POST https://v2.convertapi.com/convert/docx/to/pdf?secret=XXX
Content-Type: application/octet-stream
Content-Length: 856031

<BINARY FILE CONTENT>

To distinguish between different file formats, you can use the "content-disposition" HTTP header field. This field specifies that the content is a file and includes the file name. It also determines whether the file will be displayed in a browser or downloaded.

The octet-stream format is universally supported by web browsers, allowing the file content from a response to be easily saved to the local file system. However, one limitation of octet-stream is that it can only accommodate a single file. While this suffices in most cases, certain conversions may involve multiple files. To address this, the form-data content type has been implemented.

Form-Data

The multipart/form-data content type enables the transfer of multiple files with minimal data overhead and processing complexity. It is not only suitable for transferring files efficiently but can also be used to transmit other conversion parameters if required.

POST https://v2.convertapi.com/convert/docx/to/pdf?secret=XXX
Content-Type: multipart/form-data; boundary=----7MA4YWxkTrZu0gW
Content-Length: 97532565

------7MA4YWxkTrZu0gW
Content-Disposition: form-data; name="StoreFile"

true
------7MA4YWxkTrZu0gW
Content-Disposition: form-data; name="file"; filename="myfile.docx"

<BINARY FILE CONTENT>
------7MA4YWxkTrZu0gW--

This content type enjoys widespread support from HTTP clients and libraries and is commonly used for HTML form submissions. ConvertAPI supports this content type, enabling our clients to conveniently convert their files using simple HTML forms.

File Server

Despite the limitations of JSON for file data transfer, it remains the most popular format for API data exchange, and many platforms only support JSON for integration with other systems. To address this challenge, a compromise solution called the "File server" has been introduced. The File server handles file transfers while leaving JSON conversion requests with standard length property values.
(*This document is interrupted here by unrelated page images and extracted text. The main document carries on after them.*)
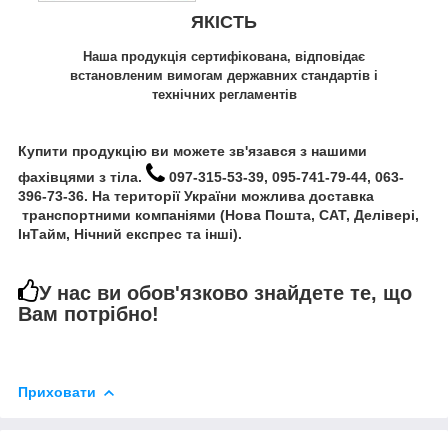
ЯКІСТЬ
Наша продукція сертифікована, відповідає
встановленим вимогам державних стандартів і
технічних регламентів
Купити продукцію ви можете зв'язався з нашими
фахівцями з тіла.
097-315-53-39, 095-741-79-44, 063-
396-73-36. На території України можлива доставка
транспортними компаніями (Нова Пошта, САТ, Делівері,
ІнТайм, Нічний експрес та інші).
У нас ви обов'язково знайдете те, що
Вам потрібно!
Приховати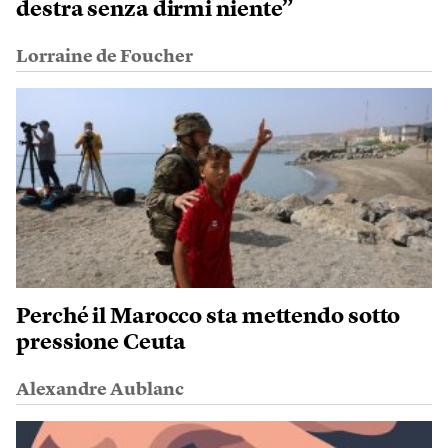
destra senza dirmi niente”
Lorraine de Foucher
Perché il Marocco sta mettendo sotto
pressione Ceuta
Alexandre Aublanc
Uploading file to the file server:

POST https://v2.convertapi.com/upload?filename=myfile.docx
Content-Type: application/octet-stream
Content-Length: 1026736

<BINARY FILE CONTENT>

When a file is uploaded to the File server, it returns a unique file ID that can be used as a reference.

HTTP/1.1 200 OK
content-type: application/json
date: Tue, 30 May 2023 09:35:00 GMT

{
  "FileName": "myfile.docx",
  "FileExt": "docx",
  "FileSize": 1026736,
  "FileId": "38491q9qd63pknn7ih0kb19c959n3txq",
  "Url": "https://v2.convertapi.com/d/38491q9qd63pknn7ih0kb19c959n3txq"
}

Using file ID in the conversion request:

POST https://v2.convertapi.com/docx/to/pdf?secret=XXX
Content-Type: application/json
Content-Length: 175

{
    "Parameters": [
        {
            "Name": "File",
            "FileValue": {
                "Id": "38491q9qd63pknn7ih0kb19c959n3txq"
            }
        }
    ]
}

The File server not only accepts files as request payloads but also accepts links to files, downloading and preparing them for conversion. This approach allows clients to avoid large file uploads on their side.
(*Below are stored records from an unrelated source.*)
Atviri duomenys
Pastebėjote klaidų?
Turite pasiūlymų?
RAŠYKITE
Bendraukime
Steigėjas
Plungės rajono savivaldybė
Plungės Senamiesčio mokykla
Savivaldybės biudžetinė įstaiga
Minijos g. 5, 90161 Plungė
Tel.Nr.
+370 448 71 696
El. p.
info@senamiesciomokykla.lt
Once a file is uploaded to the File server, it can be reused multiple times in different conversions without the need for reuploading. Files are stored on the File server for a maximum of three hours, ensuring that files are not retained unnecessarily after they are no longer needed for conversion. Files can be deleted at any time by using the HTTP DELETE method.

Closing Thoughts

When selecting the appropriate content type for communication with our API, consider the following guideline:

  • For one-to-one conversions (one source file to one destination file), the octet-stream content type is the optimal choice. In this case, provide the conversion parameters in the URL.
  • In other scenarios, utilizing JSON in conjunction with the File server is the recommended approach. This design decision was made while developing the ConvertAPI client libraries and our API user web interface.

In any scenario, the main goal should be to minimize the use of base64 encoding as much as possible, considering its performance and bandwidth implications.